Prompt 1
From the forum thread below about std::initializer_list, extract the passage that opens with the words containing "libstdc++ implementation of" and closes with "at 17:29 Comment(11)".
Prompt 2
According to the forum thread below about std::initializer_list, which header must be included before std::initializer_list is used?

The template std::initializer_list is not predefined; if the header <initializer_list> is not included prior to a use of std::initializer_list — even an implicit use in which the type is not named — the program is ill-formed.

Since std::initializer_list is special-cased by the compiler anyway, why is it not treated as a first-class syntax of the language?

My thoughts on some possibilities and its counter-arguments:

Namespace pollution

Could be solved just like std::size_t, the inclusion of the header only introduces the identifier.

Note how auto sz = sizeof(0); is well-formed even without the inclusion of any headers, as opposed to auto il = {1, 2, 3}; being ill-formed.

Compilation overhead

libstdc++ implementation of std::initializer_list is literally less than 50 lines with no dependency on other headers. How big of overhead can that be?

Bookmobile answered 19/3, 2018 at 17:29 Comment(11)

Maybe it's to let old code avoid implicit list initialization where it would otherwise be ambiguous or undesired? – Winer 19/3, 2018 at 17:38

Another example is typeid (needing std::type_info), as well as <=> in C++2a. – Unfruitful 19/3, 2018 at 17:58

During <=>'s discussion, a maintainer of a popular implementation stated that it is infeasible for their compiler to synthesize the entire class type result of <=>. Synthesizing an entire class template would seem to be even more out of reach. – Journalism 19/3, 2018 at 18:18

Modularity; and the C++ way. It is not a keyword, and not a real template. – Missive 19/3, 2018 at 18:46

A bit of research into old minutes from a decade ago didn't reveal a reason, although it was stated in one of Bjarne's papers that braced initializer lists should be "opt-in" basically, what @Winer said. – Newbill 19/3, 2018 at 18:57

@Winer As far as I'm aware, list initialization wasn't a breaking change. It wasn't legal to write std::vector<int> v{1, 2}; nor auto il = {1, 2}; before C++11. The only possibility of ambiguity is aggregates, but the semantics are preserved there. – Bookmobile 19/3, 2018 at 19:43

You could equally consider std::cout as a "first-class" part of C++ since it's UB to add your own stuff to that namespace, so the only possible cout that could be in there is the iostream one. So why is using std::cout invalid if you don't include <iostream>? :-) – Empress 29/7, 2018 at 4:29

@Empress std::cout has the semantics of a user defined object. std::initializer_list doesn't, the language rules have ridiculously many special cases to accommodate it. – Bookmobile 29/7, 2018 at 5:11

Ftr, the relevant proposal is here, though I did not find a rationale for the wording. – Alben 29/6, 2019 at 20:10

@Baum mit Augen♦: look at its date. It was proposed as an IMO desperate temporary solution; hoping that further language modifications allow an implementation or alternative, but it looks to have been forgotten later on. – Caswell 5/8, 2020 at 23:2

The consistency with typeid and <=> has a counter-example: there's no #include <lambda> to use operator()(), operator+() or copy constructor of []{} – Kosygin 31/8, 2020 at 18:26

It seems that there is no rational behind it. Maybe at the time there was an hope that further language resolutions and modifications allow an implementation, but this doesn't seems real now.

[Dataset entries]

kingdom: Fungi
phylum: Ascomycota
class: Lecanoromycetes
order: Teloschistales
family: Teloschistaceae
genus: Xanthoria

Full response 1
libstdc++ implementation of std::initializer_list is literally less than 50 lines with no dependency on other headers. How big of overhead can that be?

Bookmobile answered 19/3, 2018 at 17:29 Comment(11)

Full response 2
The header <initializer_list>.